Records drawn from a dataset
_ _ _ _ _
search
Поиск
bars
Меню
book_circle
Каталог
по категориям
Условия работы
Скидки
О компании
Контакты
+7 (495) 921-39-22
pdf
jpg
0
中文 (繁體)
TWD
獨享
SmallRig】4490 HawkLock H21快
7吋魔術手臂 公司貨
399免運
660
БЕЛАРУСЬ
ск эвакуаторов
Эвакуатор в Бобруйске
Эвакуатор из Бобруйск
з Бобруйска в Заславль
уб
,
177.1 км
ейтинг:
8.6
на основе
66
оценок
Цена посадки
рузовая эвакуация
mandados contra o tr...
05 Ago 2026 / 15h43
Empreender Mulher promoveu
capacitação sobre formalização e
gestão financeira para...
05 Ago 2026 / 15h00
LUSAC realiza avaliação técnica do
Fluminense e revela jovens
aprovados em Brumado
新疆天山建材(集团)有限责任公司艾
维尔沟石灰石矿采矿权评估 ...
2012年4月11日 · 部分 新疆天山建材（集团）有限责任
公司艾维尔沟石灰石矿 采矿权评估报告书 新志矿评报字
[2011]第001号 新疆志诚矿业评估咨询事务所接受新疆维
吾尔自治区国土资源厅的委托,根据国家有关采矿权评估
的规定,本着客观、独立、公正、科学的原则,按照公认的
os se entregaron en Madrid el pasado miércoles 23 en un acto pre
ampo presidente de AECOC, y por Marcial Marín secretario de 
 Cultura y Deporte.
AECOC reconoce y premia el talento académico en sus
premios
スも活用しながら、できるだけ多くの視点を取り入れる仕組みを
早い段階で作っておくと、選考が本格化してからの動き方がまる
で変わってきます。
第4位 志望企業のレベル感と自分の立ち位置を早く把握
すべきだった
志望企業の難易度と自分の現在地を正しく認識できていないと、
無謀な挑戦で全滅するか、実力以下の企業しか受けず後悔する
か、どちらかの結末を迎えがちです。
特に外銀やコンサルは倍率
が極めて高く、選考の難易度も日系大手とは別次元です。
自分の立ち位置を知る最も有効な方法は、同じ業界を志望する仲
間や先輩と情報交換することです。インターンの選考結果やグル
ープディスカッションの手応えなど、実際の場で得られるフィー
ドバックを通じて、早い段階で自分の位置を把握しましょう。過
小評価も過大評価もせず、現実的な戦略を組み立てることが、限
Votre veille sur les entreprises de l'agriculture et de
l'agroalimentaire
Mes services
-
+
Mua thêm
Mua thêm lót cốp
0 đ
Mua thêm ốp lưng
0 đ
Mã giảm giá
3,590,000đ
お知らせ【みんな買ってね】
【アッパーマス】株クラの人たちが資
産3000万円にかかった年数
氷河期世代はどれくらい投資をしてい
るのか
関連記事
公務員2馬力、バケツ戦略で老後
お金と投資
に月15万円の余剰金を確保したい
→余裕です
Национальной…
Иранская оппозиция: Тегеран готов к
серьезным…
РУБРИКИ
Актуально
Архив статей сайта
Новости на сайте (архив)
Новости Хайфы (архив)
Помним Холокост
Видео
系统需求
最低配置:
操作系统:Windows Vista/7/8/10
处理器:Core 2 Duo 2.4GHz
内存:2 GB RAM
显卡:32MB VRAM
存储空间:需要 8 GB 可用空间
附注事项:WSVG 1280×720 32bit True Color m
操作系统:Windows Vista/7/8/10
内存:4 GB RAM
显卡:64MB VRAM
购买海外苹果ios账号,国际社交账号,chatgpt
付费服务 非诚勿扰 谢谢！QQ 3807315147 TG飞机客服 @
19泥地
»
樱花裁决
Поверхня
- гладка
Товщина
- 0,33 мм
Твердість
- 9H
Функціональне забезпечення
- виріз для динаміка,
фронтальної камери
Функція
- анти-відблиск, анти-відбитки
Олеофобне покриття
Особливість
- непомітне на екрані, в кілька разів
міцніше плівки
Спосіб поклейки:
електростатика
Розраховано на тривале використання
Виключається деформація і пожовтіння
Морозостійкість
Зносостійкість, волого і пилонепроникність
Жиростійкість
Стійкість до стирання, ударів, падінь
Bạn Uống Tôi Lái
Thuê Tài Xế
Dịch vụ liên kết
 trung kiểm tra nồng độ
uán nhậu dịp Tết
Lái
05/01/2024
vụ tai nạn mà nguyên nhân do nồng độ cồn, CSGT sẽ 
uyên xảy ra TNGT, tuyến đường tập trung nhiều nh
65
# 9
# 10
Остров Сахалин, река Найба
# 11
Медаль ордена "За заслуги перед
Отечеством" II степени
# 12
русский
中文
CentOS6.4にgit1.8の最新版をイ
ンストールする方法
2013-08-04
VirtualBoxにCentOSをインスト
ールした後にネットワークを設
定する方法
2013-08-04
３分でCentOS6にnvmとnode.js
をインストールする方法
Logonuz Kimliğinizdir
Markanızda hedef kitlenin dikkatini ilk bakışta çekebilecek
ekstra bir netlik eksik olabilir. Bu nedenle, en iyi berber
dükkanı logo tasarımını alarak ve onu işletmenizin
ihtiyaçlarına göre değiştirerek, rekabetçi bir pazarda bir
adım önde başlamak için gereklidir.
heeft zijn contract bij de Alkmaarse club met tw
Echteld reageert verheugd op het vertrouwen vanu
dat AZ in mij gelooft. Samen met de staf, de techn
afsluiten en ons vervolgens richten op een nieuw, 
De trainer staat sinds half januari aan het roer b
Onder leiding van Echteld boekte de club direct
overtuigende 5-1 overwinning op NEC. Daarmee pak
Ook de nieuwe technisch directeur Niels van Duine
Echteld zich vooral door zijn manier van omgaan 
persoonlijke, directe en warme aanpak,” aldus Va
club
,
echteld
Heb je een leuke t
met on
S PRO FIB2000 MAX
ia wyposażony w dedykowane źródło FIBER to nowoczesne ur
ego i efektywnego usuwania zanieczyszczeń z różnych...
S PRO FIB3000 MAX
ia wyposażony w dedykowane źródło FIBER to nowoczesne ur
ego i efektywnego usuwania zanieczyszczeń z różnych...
_ _ _ _ _
What to do | Return each entry from above without altering a single character.

Problem solution |
search
Поиск
bars
Меню
book_circle
Каталог
по категориям
Условия работы
Скидки
О компании
Контакты
+7 (495) 921-39-22
pdf
jpg
0
中文 (繁體)
TWD
獨享
SmallRig】4490 HawkLock H21快
7吋魔術手臂 公司貨
399免運
660
БЕЛАРУСЬ
ск эвакуаторов
Эвакуатор в Бобруйске
Эвакуатор из Бобруйск
з Бобруйска в Заславль
уб
,
177.1 км
ейтинг:
8.6
на основе
66
оценок
Цена посадки
рузовая эвакуация
mandados contra o tr...
05 Ago 2026 / 15h43
Empreender Mulher promoveu
capacitação sobre formalização e
gestão financeira para...
05 Ago 2026 / 15h00
LUSAC realiza avaliação técnica do
Fluminense e revela jovens
aprovados em Brumado
新疆天山建材(集团)有限责任公司艾
维尔沟石灰石矿采矿权评估 ...
2012年4月11日 · 部分 新疆天山建材（集团）有限责任
公司艾维尔沟石灰石矿 采矿权评估报告书 新志矿评报字
[2011]第001号 新疆志诚矿业评估咨询事务所接受新疆维
吾尔自治区国土资源厅的委托,根据国家有关采矿权评估
的规定,本着客观、独立、公正、科学的原则,按照公认的
os se entregaron en Madrid el pasado miércoles 23 en un acto pre
ampo presidente de AECOC, y por Marcial Marín secretario de 
 Cultura y Deporte.
AECOC reconoce y premia el talento académico en sus
premios
スも活用しながら、できるだけ多くの視点を取り入れる仕組みを
早い段階で作っておくと、選考が本格化してからの動き方がまる
で変わってきます。
第4位 志望企業のレベル感と自分の立ち位置を早く把握
すべきだった
志望企業の難易度と自分の現在地を正しく認識できていないと、
無謀な挑戦で全滅するか、実力以下の企業しか受けず後悔する
か、どちらかの結末を迎えがちです。
特に外銀やコンサルは倍率
が極めて高く、選考の難易度も日系大手とは別次元です。
自分の立ち位置を知る最も有効な方法は、同じ業界を志望する仲
間や先輩と情報交換することです。インターンの選考結果やグル
ープディスカッションの手応えなど、実際の場で得られるフィー
ドバックを通じて、早い段階で自分の位置を把握しましょう。過
小評価も過大評価もせず、現実的な戦略を組み立てることが、限
Votre veille sur les entreprises de l'agriculture et de
l'agroalimentaire
Mes services
-
+
Mua thêm
Mua thêm lót cốp
0 đ
Mua thêm ốp lưng
0 đ
Mã giảm giá
3,590,000đ
お知らせ【みんな買ってね】
【アッパーマス】株クラの人たちが資
産3000万円にかかった年数
氷河期世代はどれくらい投資をしてい
るのか
関連記事
公務員2馬力、バケツ戦略で老後
お金と投資
に月15万円の余剰金を確保したい
→余裕です
Национальной…
Иранская оппозиция: Тегеран готов к
серьезным…
РУБРИКИ
Актуально
Архив статей сайта
Новости на сайте (архив)
Новости Хайфы (архив)
Помним Холокост
Видео
系统需求
最低配置:
操作系统:Windows Vista/7/8/10
处理器:Core 2 Duo 2.4GHz
内存:2 GB RAM
显卡:32MB VRAM
存储空间:需要 8 GB 可用空间
附注事项:WSVG 1280×720 32bit True Color m
操作系统:Windows Vista/7/8/10
内存:4 GB RAM
显卡:64MB VRAM
购买海外苹果ios账号,国际社交账号,chatgpt
付费服务 非诚勿扰 谢谢！QQ 3807315147 TG飞机客服 @
19泥地
»
樱花裁决
Поверхня
- гладка
Товщина
- 0,33 мм
Твердість
- 9H
Функціональне забезпечення
- виріз для динаміка,
фронтальної камери
Функція
- анти-відблиск, анти-відбитки
Олеофобне покриття
Особливість
- непомітне на екрані, в кілька разів
міцніше плівки
Спосіб поклейки:
електростатика
Розраховано на тривале використання
Виключається деформація і пожовтіння
Морозостійкість
Зносостійкість, волого і пилонепроникність
Жиростійкість
Стійкість до стирання, ударів, падінь
Bạn Uống Tôi Lái
Thuê Tài Xế
Dịch vụ liên kết
 trung kiểm tra nồng độ
uán nhậu dịp Tết
Lái
05/01/2024
vụ tai nạn mà nguyên nhân do nồng độ cồn, CSGT sẽ 
uyên xảy ra TNGT, tuyến đường tập trung nhiều nh
65
# 9
# 10
Остров Сахалин, река Найба
# 11
Медаль ордена "За заслуги перед
Отечеством" II степени
# 12
русский
中文
CentOS6.4にgit1.8の最新版をイ
ンストールする方法
2013-08-04
VirtualBoxにCentOSをインスト
ールした後にネットワークを設
定する方法
2013-08-04
３分でCentOS6にnvmとnode.js
をインストールする方法
Logonuz Kimliğinizdir
Markanızda hedef kitlenin dikkatini ilk bakışta çekebilecek
ekstra bir netlik eksik olabilir. Bu nedenle, en iyi berber
dükkanı logo tasarımını alarak ve onu işletmenizin
ihtiyaçlarına göre değiştirerek, rekabetçi bir pazarda bir
adım önde başlamak için gereklidir.
heeft zijn contract bij de Alkmaarse club met tw
Echteld reageert verheugd op het vertrouwen vanu
dat AZ in mij gelooft. Samen met de staf, de techn
afsluiten en ons vervolgens richten op een nieuw, 
De trainer staat sinds half januari aan het roer b
Onder leiding van Echteld boekte de club direct
overtuigende 5-1 overwinning op NEC. Daarmee pak
Ook de nieuwe technisch directeur Niels van Duine
Echteld zich vooral door zijn manier van omgaan 
persoonlijke, directe en warme aanpak,” aldus Va
club
,
echteld
Heb je een leuke t
met on
S PRO FIB2000 MAX
ia wyposażony w dedykowane źródło FIBER to nowoczesne ur
ego i efektywnego usuwania zanieczyszczeń z różnych...
S PRO FIB3000 MAX
ia wyposażony w dedykowane źródło FIBER to nowoczesne ur
ego i efektywnego usuwania zanieczyszczeń z różnych...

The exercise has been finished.